Google Street View Privacy Concerns Go to ETHI Committee

Simon Fodden predicted that the privacy complaints would begin once Google Maps Street View was launched. The maps have proven popular in Canada, with over 150 million views of other countries by Canadians in 2009 alone.

Google recognizes privacy concerns, but claims to address them through their collection and processing approach:

  • public access images, no different than what would normally be seen walking down the street
  • not in real time, so images can be months old before going live
  • blurring of license plates and faces
  • allowing removal requests, through the “Report a Problem” option in the bottom-left of all images

Assistant Privacy Commissioner Elizabeth Denham raised these concerns Thursday to MPs in the House of Commons privacy and ethics committee, pointing out that at times Colonel Sanders‘ face was blurred in ads, while people were not.
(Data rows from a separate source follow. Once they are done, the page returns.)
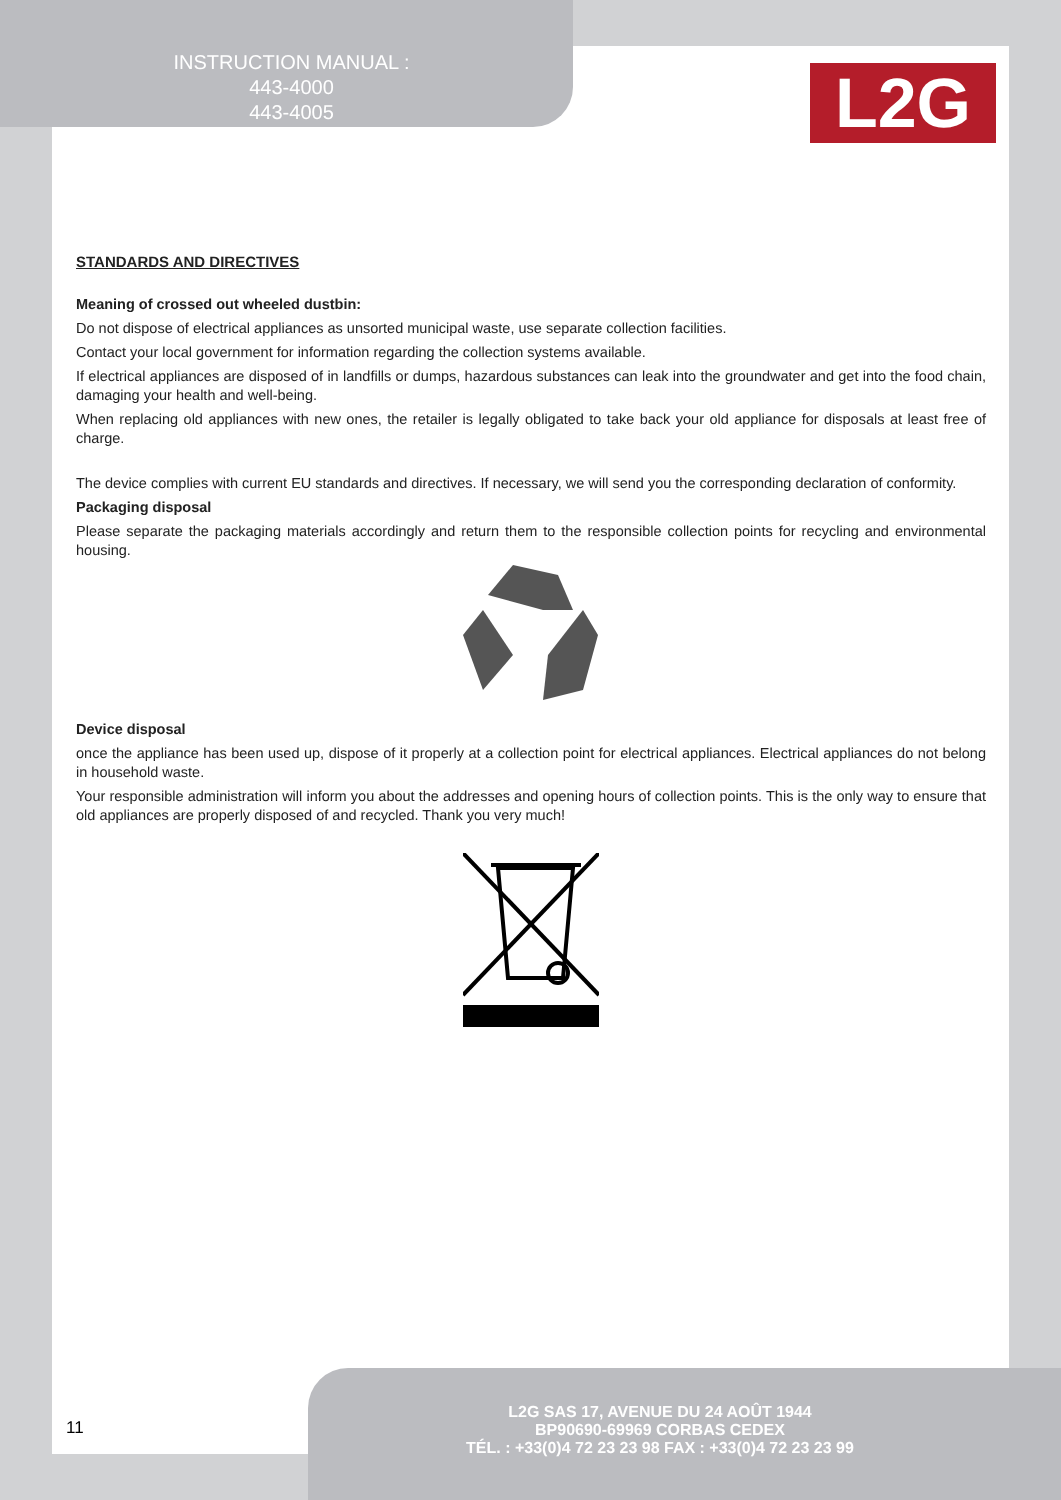INSTRUCTION MANUAL :
443-4000
443-4005
L2G
STANDARDS AND DIRECTIVES
Meaning of crossed out wheeled dustbin:
Do not dispose of electrical appliances as unsorted municipal waste, use separate collection facilities.
Contact your local government for information regarding the collection systems available.
If electrical appliances are disposed of in landfills or dumps, hazardous substances can leak into the groundwater and get into the food chain, damaging your health and well-being.
When replacing old appliances with new ones, the retailer is legally obligated to take back your old appliance for disposals at least free of charge.
The device complies with current EU standards and directives. If necessary, we will send you the corresponding declaration of conformity.
Packaging disposal
Please separate the packaging materials accordingly and return them to the responsible collection points for recycling and environmental housing.
Device disposal
once the appliance has been used up, dispose of it properly at a collection point for electrical appliances. Electrical appliances do not belong in household waste.
Your responsible administration will inform you about the addresses and opening hours of collection points. This is the only way to ensure that old appliances are properly disposed of and recycled. Thank you very much!
11
L2G SAS 17, AVENUE DU 24 AOÛT 1944
BP90690-69969 CORBAS CEDEX
TÉL. : +33(0)4 72 23 23 98 FAX : +33(0)4 72 23 23 99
She said that Google’s collection may fall under an exception of the Personal Information Protection and Electronic Documents Act, 2000, c. 5 (PIPEDA,),

Collection without knowledge or consent
7. (1) …an organization may collect personal information without the knowledge or consent of the individual only if

(c) the collection is solely for journalistic, artistic or literary purposes;

However, she notes that if other providers use the same argument to start collecting street-level information under the same exception, they might try to disseminate it without blurring technology, thereby posing a risk to children by predators.

Jonathan Lister of Google Canada claimed that they offer more privacy controls than mainstream-media,

If I’m inadvertently captured on the front page of a newspaper, the same way I might be inadvertently captured on Street View, I don’t have the recourse that Google offers if I’m captured in a pan shot on broadcast news. I don’t have my image blurred and I don’t have the ability to have that image taken down. So I think Google is really trying to lead by example and set the industry standard on privacy-protection practice.

Minutes from the meeting are not yet available, nor are documents from the Jan. 26, 2009 study on the implications of camera surveillance such as Google. Maybe they’re considered too private.

Meanwhile, some Canadians are wondering how many bloopers are in the new Street View maps. It’s become a popular pasttime in America, where the maps were launched May 2007.

The only thing I’ve been able to find so far is Robert Jago of A Dime A Dozen Blog claiming this shot of East Hastings Street in Vancouver is a drug deal caught on camera. I have to squint really hard to see it, and use a bit of my imagination, but if that’s the extent of privacy concerns with Google Street View, frankly, I’m not that concerned.